Text under study:
§ §

Paramagnetic NMR analysis of the seven-iron ferredoxin from the hyperthermoacidophilic archaeon Desulfurolobus ambivalens reveals structural similarity to other dicluster ferredoxins.

The seven-iron ferredoxin from the hyperthermophilic archaeon Desulfurolobus ambivalens has been investigated by one-dimensional and two-dimensional 1H-NMR in its oxidized and dithionite-reduced states. All iron atoms of both the three-iron and the four-iron cluster are bound to cysteine residues whose hyperfine-shifted resonances were characterized. The pattern of these resonances is similar to those from three-iron, four-iron and eight-iron ferredoxins previously described in the literature, but the four-iron cluster has a shift pattern different from that in other seven-iron proteins. A second set of hyperfine-shifted resonances clearly indicates sample heterogeneity, which possibly involves the four-iron cluster. The observation of interresidue NOEs between two different cysteine residues proves the existence of close spatial proximity of the two clusters in D. ambivalens ferredoxin and therefore indicates structural homology to other dicluster ferredoxins. Moreover, this feature is crucial for the sequence-specific assignment of the hyperfine-shifted resonances. The C alpha-C beta-S-Fe dihedral angles of the cysteine residues coordinating the four-iron cluster could be estimated, and the electronic structure of the three-iron cluster is discussed.

§ §

Record set:
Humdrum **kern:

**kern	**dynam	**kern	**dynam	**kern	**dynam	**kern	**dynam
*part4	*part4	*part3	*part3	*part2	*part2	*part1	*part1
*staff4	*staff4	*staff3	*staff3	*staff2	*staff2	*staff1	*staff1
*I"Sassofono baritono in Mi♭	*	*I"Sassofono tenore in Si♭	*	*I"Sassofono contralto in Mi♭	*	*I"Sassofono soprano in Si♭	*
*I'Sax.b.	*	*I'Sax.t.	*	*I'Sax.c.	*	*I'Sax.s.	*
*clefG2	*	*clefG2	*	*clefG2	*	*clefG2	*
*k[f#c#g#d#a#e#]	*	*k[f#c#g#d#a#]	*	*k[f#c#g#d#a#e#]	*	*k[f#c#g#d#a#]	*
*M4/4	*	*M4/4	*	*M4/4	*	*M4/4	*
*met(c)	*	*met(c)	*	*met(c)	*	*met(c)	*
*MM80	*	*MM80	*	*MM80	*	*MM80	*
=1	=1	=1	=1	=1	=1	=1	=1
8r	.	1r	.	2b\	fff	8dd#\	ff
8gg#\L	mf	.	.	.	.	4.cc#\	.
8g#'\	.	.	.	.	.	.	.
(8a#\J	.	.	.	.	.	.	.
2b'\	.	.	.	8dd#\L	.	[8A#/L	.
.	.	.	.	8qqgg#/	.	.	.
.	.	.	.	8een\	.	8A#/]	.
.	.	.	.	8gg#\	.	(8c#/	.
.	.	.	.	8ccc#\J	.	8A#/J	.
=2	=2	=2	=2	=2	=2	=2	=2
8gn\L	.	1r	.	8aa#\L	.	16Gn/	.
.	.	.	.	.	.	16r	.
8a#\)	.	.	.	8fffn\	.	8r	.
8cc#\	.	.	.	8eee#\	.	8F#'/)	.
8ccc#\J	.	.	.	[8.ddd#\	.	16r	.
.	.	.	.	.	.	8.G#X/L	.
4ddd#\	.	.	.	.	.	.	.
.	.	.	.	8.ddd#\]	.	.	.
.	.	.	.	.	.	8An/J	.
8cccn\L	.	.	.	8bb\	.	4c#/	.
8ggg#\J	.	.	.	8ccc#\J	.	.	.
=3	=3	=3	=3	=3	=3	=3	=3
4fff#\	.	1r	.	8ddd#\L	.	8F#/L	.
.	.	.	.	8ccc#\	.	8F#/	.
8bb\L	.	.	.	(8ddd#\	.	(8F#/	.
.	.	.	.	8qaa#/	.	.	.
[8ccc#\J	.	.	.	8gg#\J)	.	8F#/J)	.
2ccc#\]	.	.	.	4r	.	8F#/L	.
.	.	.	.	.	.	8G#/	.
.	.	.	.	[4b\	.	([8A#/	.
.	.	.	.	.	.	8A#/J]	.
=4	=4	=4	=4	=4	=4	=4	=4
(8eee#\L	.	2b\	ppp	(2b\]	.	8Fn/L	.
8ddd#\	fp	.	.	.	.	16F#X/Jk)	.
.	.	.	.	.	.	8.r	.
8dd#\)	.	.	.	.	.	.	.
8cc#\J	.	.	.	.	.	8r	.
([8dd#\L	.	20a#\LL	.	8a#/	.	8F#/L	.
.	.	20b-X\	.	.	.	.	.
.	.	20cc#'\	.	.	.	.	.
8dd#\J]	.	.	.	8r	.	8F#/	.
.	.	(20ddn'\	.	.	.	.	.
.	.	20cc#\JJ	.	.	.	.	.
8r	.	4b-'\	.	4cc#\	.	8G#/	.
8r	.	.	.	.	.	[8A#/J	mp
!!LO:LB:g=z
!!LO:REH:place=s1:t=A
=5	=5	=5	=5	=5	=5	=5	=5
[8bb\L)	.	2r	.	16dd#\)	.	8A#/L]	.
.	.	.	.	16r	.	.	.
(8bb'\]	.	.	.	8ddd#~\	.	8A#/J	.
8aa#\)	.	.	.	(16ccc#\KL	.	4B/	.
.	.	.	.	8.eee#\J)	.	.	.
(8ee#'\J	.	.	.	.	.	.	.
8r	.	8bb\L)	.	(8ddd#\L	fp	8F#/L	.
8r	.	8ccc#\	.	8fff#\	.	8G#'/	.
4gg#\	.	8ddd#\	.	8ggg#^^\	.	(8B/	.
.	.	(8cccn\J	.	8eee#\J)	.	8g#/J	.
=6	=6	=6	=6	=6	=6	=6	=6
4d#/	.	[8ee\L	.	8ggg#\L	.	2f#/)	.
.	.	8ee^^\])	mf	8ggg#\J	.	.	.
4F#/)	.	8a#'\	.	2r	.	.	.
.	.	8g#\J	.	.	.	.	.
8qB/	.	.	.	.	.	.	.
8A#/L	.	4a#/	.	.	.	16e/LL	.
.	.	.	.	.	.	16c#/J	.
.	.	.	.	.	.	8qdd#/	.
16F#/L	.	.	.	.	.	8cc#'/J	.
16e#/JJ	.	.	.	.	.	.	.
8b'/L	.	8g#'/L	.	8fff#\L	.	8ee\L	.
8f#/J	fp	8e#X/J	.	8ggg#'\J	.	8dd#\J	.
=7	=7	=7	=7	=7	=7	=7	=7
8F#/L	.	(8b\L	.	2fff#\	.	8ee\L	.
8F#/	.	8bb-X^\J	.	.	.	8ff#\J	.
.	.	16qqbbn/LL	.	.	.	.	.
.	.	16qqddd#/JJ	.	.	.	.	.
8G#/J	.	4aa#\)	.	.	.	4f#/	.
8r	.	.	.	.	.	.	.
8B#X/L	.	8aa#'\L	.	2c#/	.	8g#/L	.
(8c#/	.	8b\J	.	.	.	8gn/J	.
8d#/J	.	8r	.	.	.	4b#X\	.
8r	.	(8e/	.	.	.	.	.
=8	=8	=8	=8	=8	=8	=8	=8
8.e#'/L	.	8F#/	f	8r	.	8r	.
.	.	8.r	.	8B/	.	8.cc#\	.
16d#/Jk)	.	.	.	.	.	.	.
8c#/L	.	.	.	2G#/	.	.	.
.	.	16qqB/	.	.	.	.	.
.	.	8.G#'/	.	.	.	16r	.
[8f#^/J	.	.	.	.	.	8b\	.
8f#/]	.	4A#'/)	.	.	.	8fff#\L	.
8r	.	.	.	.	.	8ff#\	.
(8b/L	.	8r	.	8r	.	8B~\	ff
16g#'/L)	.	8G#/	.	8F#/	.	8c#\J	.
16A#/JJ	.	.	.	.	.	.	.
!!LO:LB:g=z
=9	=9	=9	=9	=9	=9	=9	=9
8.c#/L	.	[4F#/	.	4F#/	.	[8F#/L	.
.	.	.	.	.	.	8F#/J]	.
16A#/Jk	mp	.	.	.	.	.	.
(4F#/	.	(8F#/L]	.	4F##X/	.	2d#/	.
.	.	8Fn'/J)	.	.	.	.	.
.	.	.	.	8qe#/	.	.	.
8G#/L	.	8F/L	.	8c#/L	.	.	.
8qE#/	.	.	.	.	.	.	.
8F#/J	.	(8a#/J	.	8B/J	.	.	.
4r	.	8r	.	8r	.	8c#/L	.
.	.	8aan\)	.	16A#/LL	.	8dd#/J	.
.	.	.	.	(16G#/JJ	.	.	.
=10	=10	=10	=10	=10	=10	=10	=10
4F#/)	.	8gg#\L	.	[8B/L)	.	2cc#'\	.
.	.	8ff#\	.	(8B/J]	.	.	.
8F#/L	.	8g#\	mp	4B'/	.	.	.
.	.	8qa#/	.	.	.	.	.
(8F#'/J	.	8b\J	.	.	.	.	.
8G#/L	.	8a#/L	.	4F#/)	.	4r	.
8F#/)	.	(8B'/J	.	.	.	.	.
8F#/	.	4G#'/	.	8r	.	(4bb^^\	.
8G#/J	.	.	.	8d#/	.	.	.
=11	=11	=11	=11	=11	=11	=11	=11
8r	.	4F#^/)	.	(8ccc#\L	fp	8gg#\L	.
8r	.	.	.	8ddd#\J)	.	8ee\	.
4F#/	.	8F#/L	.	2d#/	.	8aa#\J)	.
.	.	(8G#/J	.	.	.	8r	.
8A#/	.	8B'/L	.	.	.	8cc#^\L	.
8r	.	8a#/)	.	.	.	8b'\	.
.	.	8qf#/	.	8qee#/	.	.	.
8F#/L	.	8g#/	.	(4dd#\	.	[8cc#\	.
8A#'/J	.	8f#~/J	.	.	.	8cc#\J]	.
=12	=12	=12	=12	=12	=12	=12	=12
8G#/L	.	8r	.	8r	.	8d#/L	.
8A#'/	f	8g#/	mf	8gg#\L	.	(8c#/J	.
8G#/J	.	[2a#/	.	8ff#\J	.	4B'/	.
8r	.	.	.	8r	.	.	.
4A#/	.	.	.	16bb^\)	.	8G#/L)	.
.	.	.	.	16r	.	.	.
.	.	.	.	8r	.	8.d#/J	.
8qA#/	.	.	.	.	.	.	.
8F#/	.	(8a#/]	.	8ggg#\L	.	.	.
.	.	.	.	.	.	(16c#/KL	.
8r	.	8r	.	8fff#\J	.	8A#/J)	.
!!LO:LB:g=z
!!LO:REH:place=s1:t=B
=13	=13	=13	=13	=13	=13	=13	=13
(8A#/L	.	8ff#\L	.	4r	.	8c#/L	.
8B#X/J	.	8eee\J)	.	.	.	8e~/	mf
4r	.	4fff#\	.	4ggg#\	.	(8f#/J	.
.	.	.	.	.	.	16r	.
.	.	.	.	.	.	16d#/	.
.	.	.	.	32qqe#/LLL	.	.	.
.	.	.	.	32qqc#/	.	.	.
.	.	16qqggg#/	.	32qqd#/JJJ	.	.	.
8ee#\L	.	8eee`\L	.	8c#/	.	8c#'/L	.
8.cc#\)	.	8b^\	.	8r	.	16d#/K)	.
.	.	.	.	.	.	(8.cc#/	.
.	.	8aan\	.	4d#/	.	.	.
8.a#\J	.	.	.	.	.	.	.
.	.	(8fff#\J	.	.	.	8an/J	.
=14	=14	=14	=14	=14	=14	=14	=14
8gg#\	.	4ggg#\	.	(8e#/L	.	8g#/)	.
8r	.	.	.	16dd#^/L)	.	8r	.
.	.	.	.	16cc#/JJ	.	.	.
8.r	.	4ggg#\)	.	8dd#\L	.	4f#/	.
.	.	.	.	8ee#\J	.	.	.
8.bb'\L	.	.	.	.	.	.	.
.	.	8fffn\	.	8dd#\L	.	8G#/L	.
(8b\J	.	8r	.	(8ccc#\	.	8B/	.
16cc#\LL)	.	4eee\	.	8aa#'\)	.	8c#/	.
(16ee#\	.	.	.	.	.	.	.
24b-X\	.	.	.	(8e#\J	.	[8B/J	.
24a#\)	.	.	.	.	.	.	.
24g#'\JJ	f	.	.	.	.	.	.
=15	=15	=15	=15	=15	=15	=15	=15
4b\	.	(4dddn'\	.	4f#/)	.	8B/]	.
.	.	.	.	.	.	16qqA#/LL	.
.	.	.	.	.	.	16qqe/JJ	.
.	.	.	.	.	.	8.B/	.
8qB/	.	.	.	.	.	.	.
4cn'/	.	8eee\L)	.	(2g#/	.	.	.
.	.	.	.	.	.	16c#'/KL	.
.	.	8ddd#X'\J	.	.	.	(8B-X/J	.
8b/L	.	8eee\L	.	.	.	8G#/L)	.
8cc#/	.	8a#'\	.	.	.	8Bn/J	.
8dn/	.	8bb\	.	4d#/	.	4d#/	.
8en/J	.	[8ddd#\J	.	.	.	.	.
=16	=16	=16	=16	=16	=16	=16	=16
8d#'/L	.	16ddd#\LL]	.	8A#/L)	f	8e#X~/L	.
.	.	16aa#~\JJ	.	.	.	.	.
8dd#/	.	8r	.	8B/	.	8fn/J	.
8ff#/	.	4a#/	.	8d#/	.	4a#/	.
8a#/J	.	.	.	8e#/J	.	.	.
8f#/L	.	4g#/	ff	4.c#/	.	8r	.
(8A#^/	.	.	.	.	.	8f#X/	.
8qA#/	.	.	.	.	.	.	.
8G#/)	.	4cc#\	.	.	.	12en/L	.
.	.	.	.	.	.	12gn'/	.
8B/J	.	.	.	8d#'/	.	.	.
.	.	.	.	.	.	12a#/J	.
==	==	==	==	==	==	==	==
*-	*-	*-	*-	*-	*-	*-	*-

§ §

Please give the passage of the ferredoxin NMR abstract between "Paramagnetic NMR analysis" and "similarity to other dicluster ferredoxins.", inclusive, swapping each "seven-iron ferredoxin" for "7Fe ferredoxin".

Paramagnetic NMR analysis of the 7Fe ferredoxin from the hyperthermoacidophilic archaeon Desulfurolobus ambivalens reveals structural similarity to other dicluster ferredoxins.